Suppose first that there are two non-consecutive vertices $u, v$ of $C$ which are adjacent. Let $e$ be the edge joining them. Then, $e$ partitions the graph into two graphs $G_1$ and $G_2$ on either side of $e$ in the plane, both of which satisfy the induction hypothesis, so $\chi(G_1), \chi(G_2) \leq 3$. Permuting the colors of (say) $G_2$ appropriately so that $u$ and $v$ are colored identically in $G_1$ and $G_2$, we obtain a 3-coloring of $G$, so $\chi(G) \leq 3$.

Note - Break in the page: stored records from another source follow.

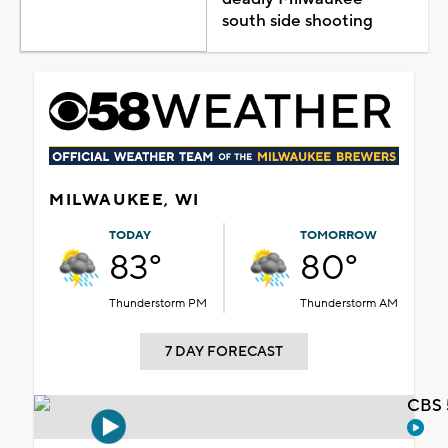
south side shooting
MILWAUKEE, WI
TODAY
TOMORROW
83°
80°
Thunderstorm PM
Thunderstorm AM
7 DAY FORECAST
CBS 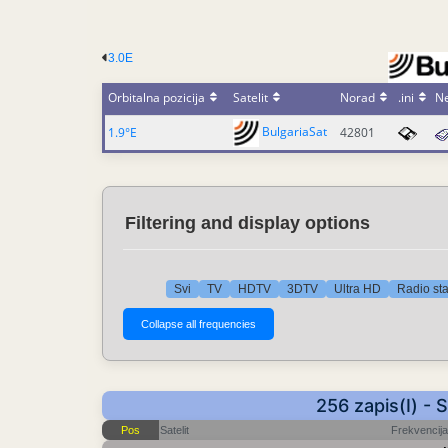
3.0E
Orbitalna pozicija
Satelit
Norad
.ini
N
BulgariaSat
1.9°E
42801
Filtering and display options
Svi
TV
HDTV
3DTV
Ultra HD
Radio st
256 zapis(I) - 
Pos
Satelit
Frekvencija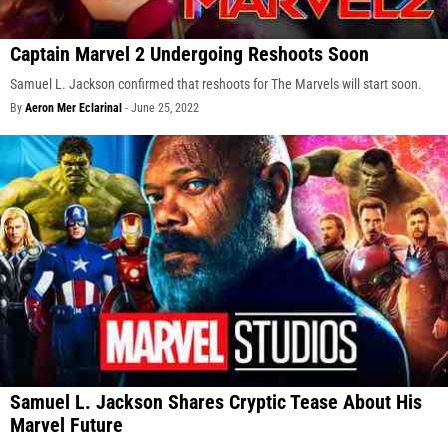
Captain Marvel 2 Undergoing Reshoots Soon
Samuel L. Jackson confirmed that reshoots for The Marvels will start soon.
By
Aeron Mer Eclarinal
-
June 25, 2022
Samuel L. Jackson Shares Cryptic Tease About His
Marvel Future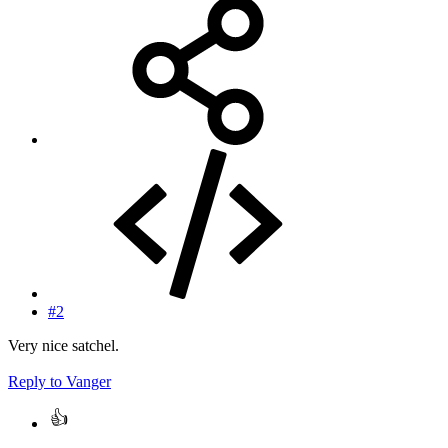
#2
Very nice satchel.
Reply
to Vanger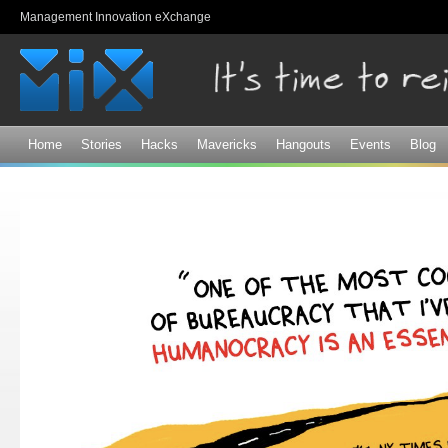
Sk
Management Innovation eXchange
ma
co
Home
Stories
Hacks
Mavericks
Hangouts
Events
Blog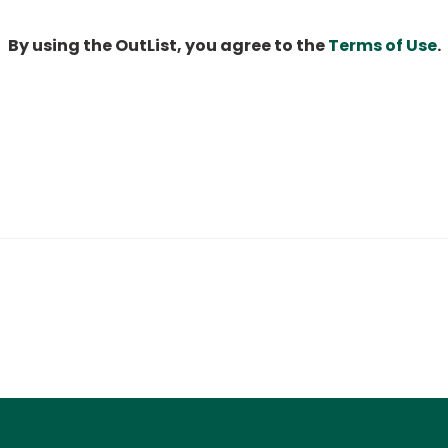
By using the OutList, you agree to the
Terms of Use
.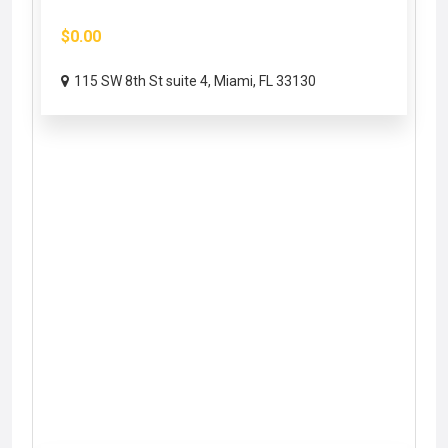
$0.00
115 SW 8th St suite 4, Miami, FL 33130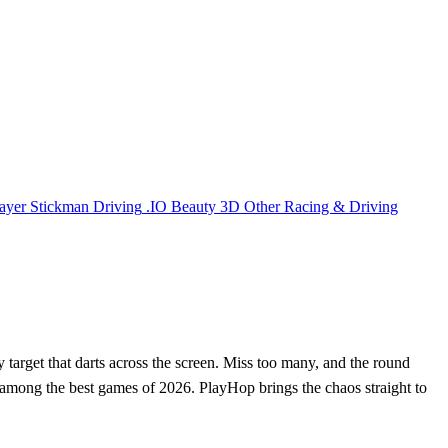
ayer
Stickman
Driving
.IO
Beauty
3D
Other
Racing & Driving
y target that darts across the screen. Miss too many, and the round
le among the best games of 2026. PlayHop brings the chaos straight to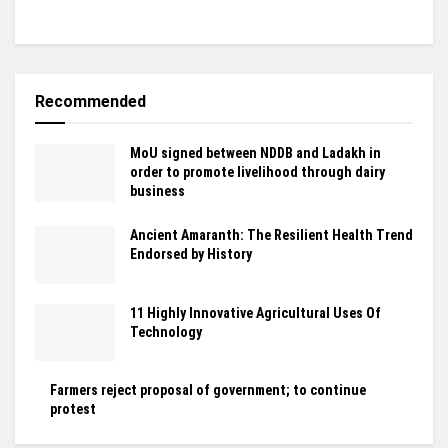
Recommended
MoU signed between NDDB and Ladakh in
order to promote livelihood through dairy
business
Ancient Amaranth: The Resilient Health Trend
Endorsed by History
11 Highly Innovative Agricultural Uses Of
Technology
Farmers reject proposal of government; to continue
protest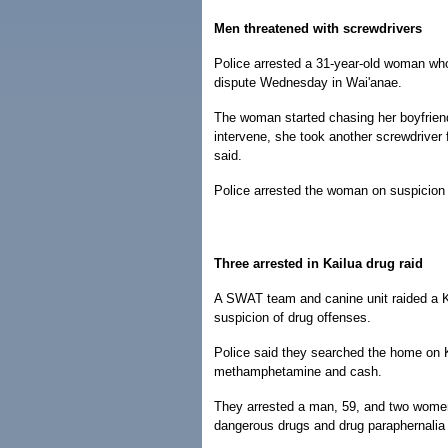
Men threatened with screwdrivers
Police arrested a 31-year-old woman who
dispute Wednesday in Wai'anae.
The woman started chasing her boyfriend 
intervene, she took another screwdriver 
said.
Police arrested the woman on suspicion of
Three arrested in Kailua drug raid
A SWAT team and canine unit raided a 
suspicion of drug offenses.
Police said they searched the home on K
methamphetamine and cash.
They arrested a man, 59, and two women,
dangerous drugs and drug paraphernalia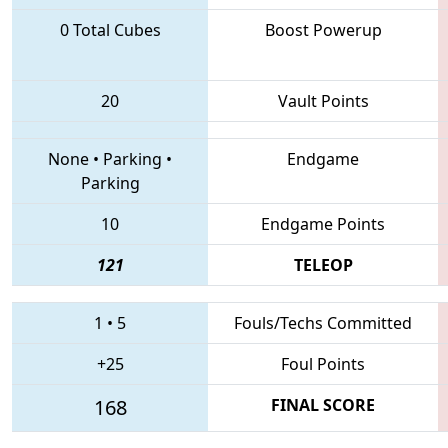
0 Total Cubes
Boost Powerup
20
Vault Points
None
•
Parking
•
Endgame
Parking
10
Endgame Points
121
TELEOP
1
•
5
Fouls/Techs Committed
+25
Foul Points
168
FINAL SCORE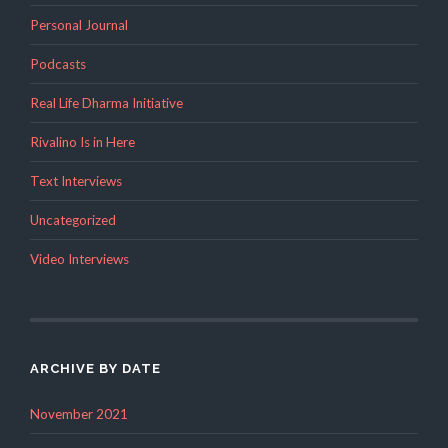
Personal Journal
Podcasts
Real Life Dharma Initiative
Rivalino Is in Here
Text Interviews
Uncategorized
Video Interviews
ARCHIVE BY DATE
November 2021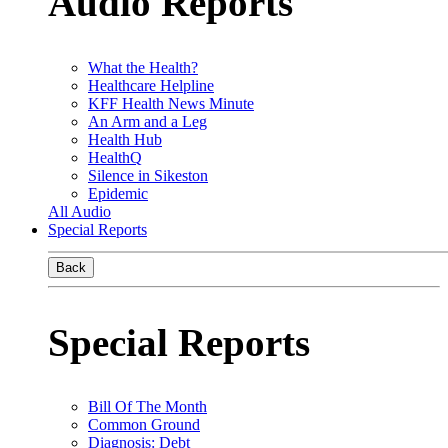
Audio Reports
What the Health?
Healthcare Helpline
KFF Health News Minute
An Arm and a Leg
Health Hub
HealthQ
Silence in Sikeston
Epidemic
All Audio
Special Reports
Back
Special Reports
Bill Of The Month
Common Ground
Diagnosis: Debt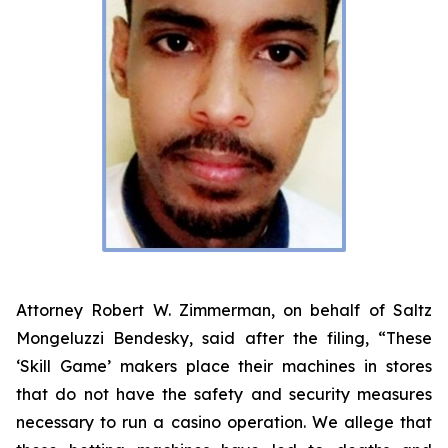
Attorney Robert W. Zimmerman, on behalf of Saltz
Mongeluzzi Bendesky, said after the filing, “These
‘Skill Game’ makers place their machines in stores
that do not have the safety and security measures
necessary to run a casino operation. We allege that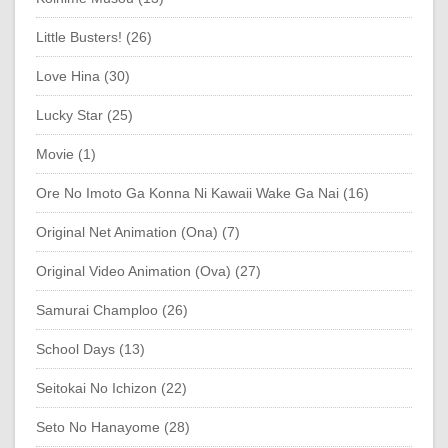
Little Busters! (26)
Love Hina (30)
Lucky Star (25)
Movie (1)
Ore No Imoto Ga Konna Ni Kawaii Wake Ga Nai (16)
Original Net Animation (Ona) (7)
Original Video Animation (Ova) (27)
Samurai Champloo (26)
School Days (13)
Seitokai No Ichizon (22)
Seto No Hanayome (28)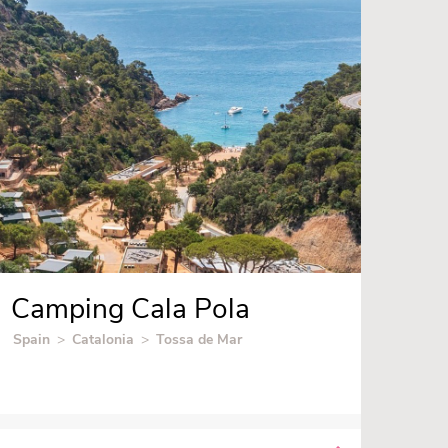
Camping Cala Pola
Spain
>
Catalonia
>
Tossa de Mar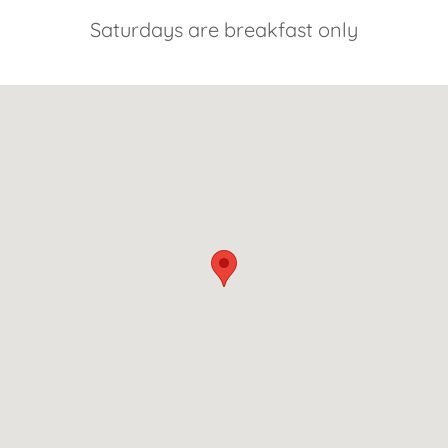
Saturdays are breakfast only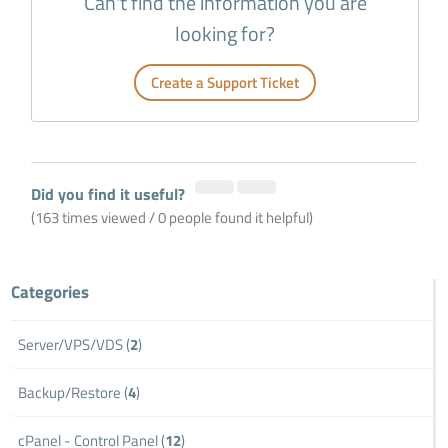
Can't find the information you are
looking for?
Create a Support Ticket
Did you find it useful?
(163 times viewed / 0 people found it helpful)
Categories
Server/VPS/VDS (
2
)
Backup/Restore (
4
)
cPanel - Control Panel (
12
)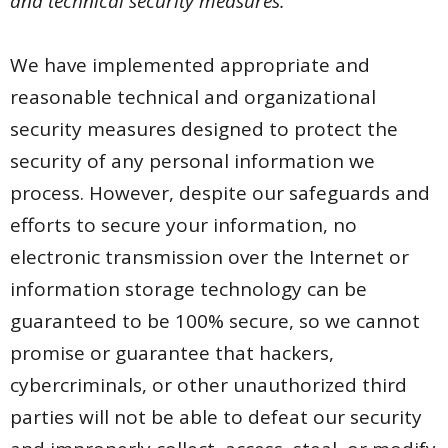
and technical security measures.
We have implemented appropriate and
reasonable technical and organizational
security measures designed to protect the
security of any personal information we
process. However, despite our safeguards and
efforts to secure your information, no
electronic transmission over the Internet or
information storage technology can be
guaranteed to be 100% secure, so we cannot
promise or guarantee that hackers,
cybercriminals, or other unauthorized third
parties will not be able to defeat our security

Otherwise, no two nonconsecutive vertices of $C$ are adjacent. Let $w_0, w_1$ be any consecutive vertices on $C$. We know that there is a vertex $u \in V(G) - V(C)$ with $w_0 u, w_1 u \in E(G)$. By the induction hypothesis, the graph $G' = G \setminus w_0 w_1$ has $\chi(G') \leq 3$. I claim that any 3-coloring of $G'$ has $w_0$ and $w_1$ as different colors, so that this coloring extends to a 3-coloring of $G$.

Suppose not, i.e. $w_0$ and $w_1$ are colored identically, and $u$ is colored differently. Consider the triangles incident to $u$, with vertices $u w_i w_{i + 1}$. Since $u$ has even degree, then the path $P = w_1 w_2 \ldots w_{\deg(u) - 1} w_0$ has odd length. Our 3-coloring of $G'$ determines that $P$ is 2-colored, and a 2-colored odd path has opposite colored ends (easily verified), which is a contradiction.